Tuesday, March 14, 2023

States will likely need additional federal funding to attain universal service under BEAD Five-Year Action Plans

The National Telecommunications and Information Administration’s (NTIA) Broadband Equity, Access and Deployment (BEAD) program – part of the Infrastructure Investment and Jobs Act (IIJA) – requires states that received planning grants in 2022 to develop “Five-Year Action Plans” in 2023 that will inform their requests for $42.5 billion in grants to subsidize advanced telecommunications infrastructure.

The plans must include “a comprehensive, high-level plan for providing reliable, affordable, high-speed internet service throughout the (state) including the estimated timeline and cost for universal service.” Additionally, the plans must include planned utilization of federal, state, and local funding sources to pay for it.

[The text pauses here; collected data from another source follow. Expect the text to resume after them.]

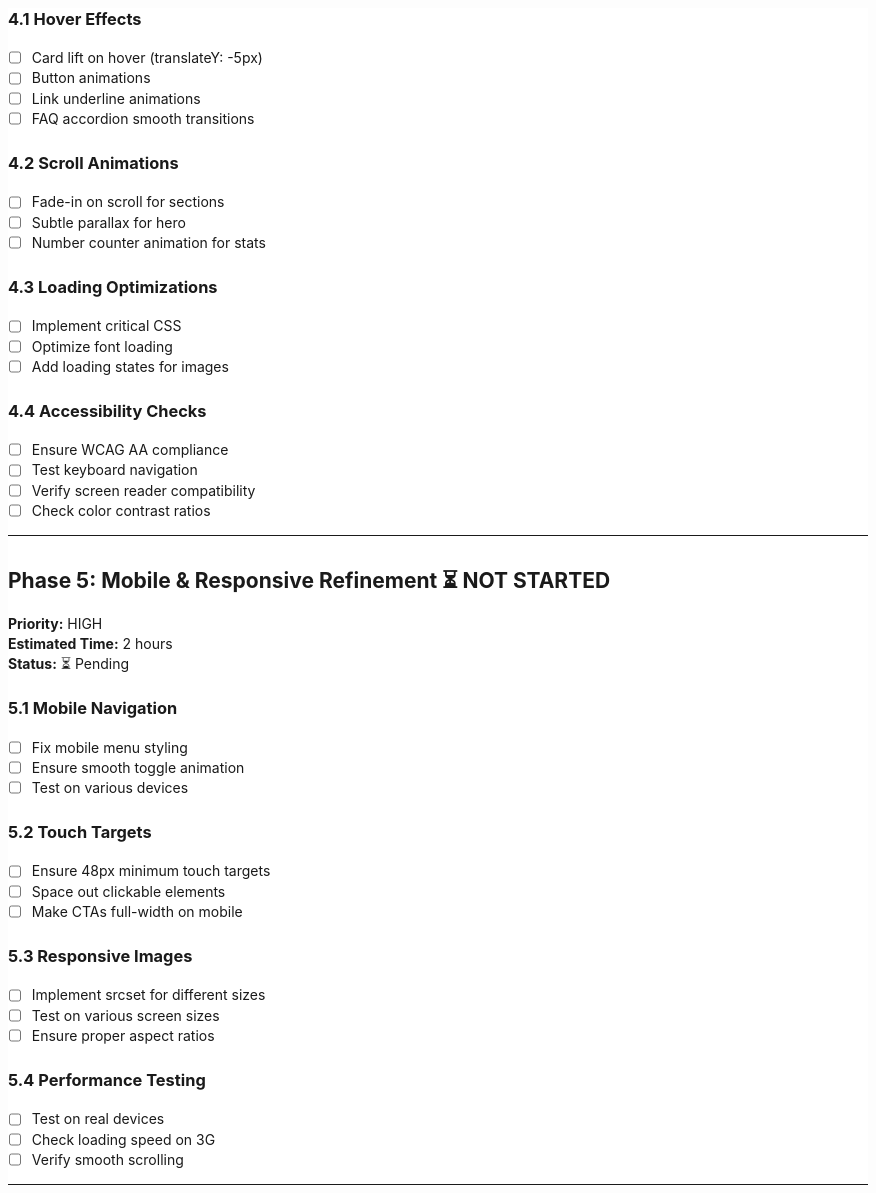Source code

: ### 4.1 Hover Effects
- [ ] Card lift on hover (translateY: -5px)
- [ ] Button animations
- [ ] Link underline animations
- [ ] FAQ accordion smooth transitions

### 4.2 Scroll Animations
- [ ] Fade-in on scroll for sections
- [ ] Subtle parallax for hero
- [ ] Number counter animation for stats

### 4.3 Loading Optimizations
- [ ] Implement critical CSS
- [ ] Optimize font loading
- [ ] Add loading states for images

### 4.4 Accessibility Checks
- [ ] Ensure WCAG AA compliance
- [ ] Test keyboard navigation
- [ ] Verify screen reader compatibility
- [ ] Check color contrast ratios

---

## Phase 5: Mobile & Responsive Refinement ⏳ NOT STARTED
**Priority:** HIGH  
**Estimated Time:** 2 hours  
**Status:** ⏳ Pending

### 5.1 Mobile Navigation
- [ ] Fix mobile menu styling
- [ ] Ensure smooth toggle animation
- [ ] Test on various devices

### 5.2 Touch Targets
- [ ] Ensure 48px minimum touch targets
- [ ] Space out clickable elements
- [ ] Make CTAs full-width on mobile

### 5.3 Responsive Images
- [ ] Implement srcset for different sizes
- [ ] Test on various screen sizes
- [ ] Ensure proper aspect ratios

### 5.4 Performance Testing
- [ ] Test on real devices
- [ ] Check loading speed on 3G
- [ ] Verify smooth scrolling

---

As with any infrastructure, it won’t come cheap. Hence the $42.5 billion BEAD allocates to states to subsidize construction costs. But BEAD also requires states to "rigorously explore ways to cover a project’s cost with contributions outside of the BEAD program funding." In developing their Five-Year Action Plans, states will have to determine to what extent they will have to cover shortfalls by, for example, issuing long term bonds to finance construction. 

And whether they will legislatively mandate universal service, requiring existing investor owned providers honor connectivity requests at serviceable addresses as proposed California legislation would do by deeming Internet service a public utility and establishing state policy of digital equity as a right of access. Or to fund public or consumer utility cooperative owned fiber to the premise (FTTP) infrastructure as a means of ensuring digital inclusion and equity as required by BEAD given challenges faced by investor owned providers that frequently scale back deployment plans to accommodate their business model constraints.

It's likely states could conclude that in order to attain universal service, they will need additional federal funding. That is evidently contemplated in BEAD. As part of their Five-Year Action Plans, states must detail technical assistance and “additional capacity needed for successful implementation of the BEAD Program.”